Records from a data collection
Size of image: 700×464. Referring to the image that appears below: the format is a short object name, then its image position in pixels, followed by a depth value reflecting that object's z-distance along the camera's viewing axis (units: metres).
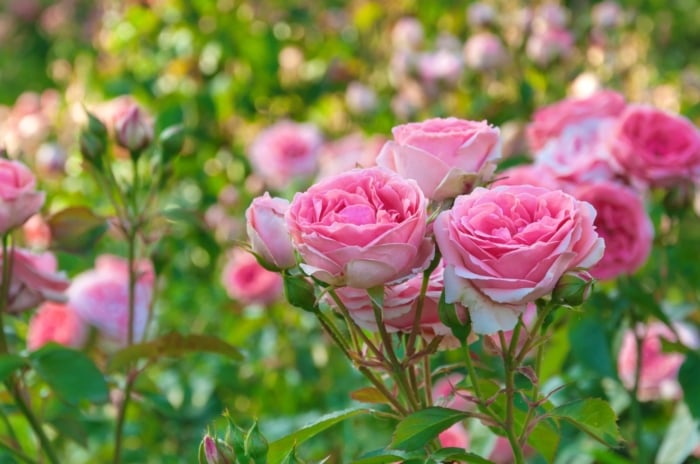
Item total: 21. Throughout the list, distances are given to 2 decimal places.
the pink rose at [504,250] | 1.01
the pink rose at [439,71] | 2.51
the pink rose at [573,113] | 1.45
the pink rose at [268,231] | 1.06
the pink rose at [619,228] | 1.34
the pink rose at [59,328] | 1.56
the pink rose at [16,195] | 1.22
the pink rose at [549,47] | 2.40
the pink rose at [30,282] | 1.28
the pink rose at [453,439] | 1.26
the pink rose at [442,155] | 1.08
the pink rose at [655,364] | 1.68
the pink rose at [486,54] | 2.50
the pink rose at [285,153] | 2.35
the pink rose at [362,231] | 1.01
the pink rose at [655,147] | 1.36
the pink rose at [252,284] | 2.01
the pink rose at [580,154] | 1.36
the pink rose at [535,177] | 1.35
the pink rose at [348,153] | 1.92
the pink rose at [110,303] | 1.56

### PROBLEM TO SOLVE
Print every entry above again, exactly as written. Leave the images out.

### EXPECTED OUTPUT
Size of image: 700×464. Referring to the image that appears below: the format is a short object name, then its image position in pixels, followed by a depth value reflecting that object's z-distance along the camera's viewing axis (units: metres).
Item total: 21. Throughout the list, distances are given to 2 decimal places.
the pink rose at [504,250] | 1.01
the pink rose at [439,71] | 2.51
the pink rose at [573,113] | 1.45
the pink rose at [268,231] | 1.06
the pink rose at [619,228] | 1.34
the pink rose at [59,328] | 1.56
the pink rose at [16,195] | 1.22
the pink rose at [549,47] | 2.40
the pink rose at [30,282] | 1.28
the pink rose at [453,439] | 1.26
the pink rose at [442,155] | 1.08
the pink rose at [655,364] | 1.68
the pink rose at [486,54] | 2.50
the pink rose at [285,153] | 2.35
the pink rose at [362,231] | 1.01
the pink rose at [655,147] | 1.36
the pink rose at [252,284] | 2.01
the pink rose at [580,154] | 1.36
the pink rose at [535,177] | 1.35
the pink rose at [348,153] | 1.92
the pink rose at [110,303] | 1.56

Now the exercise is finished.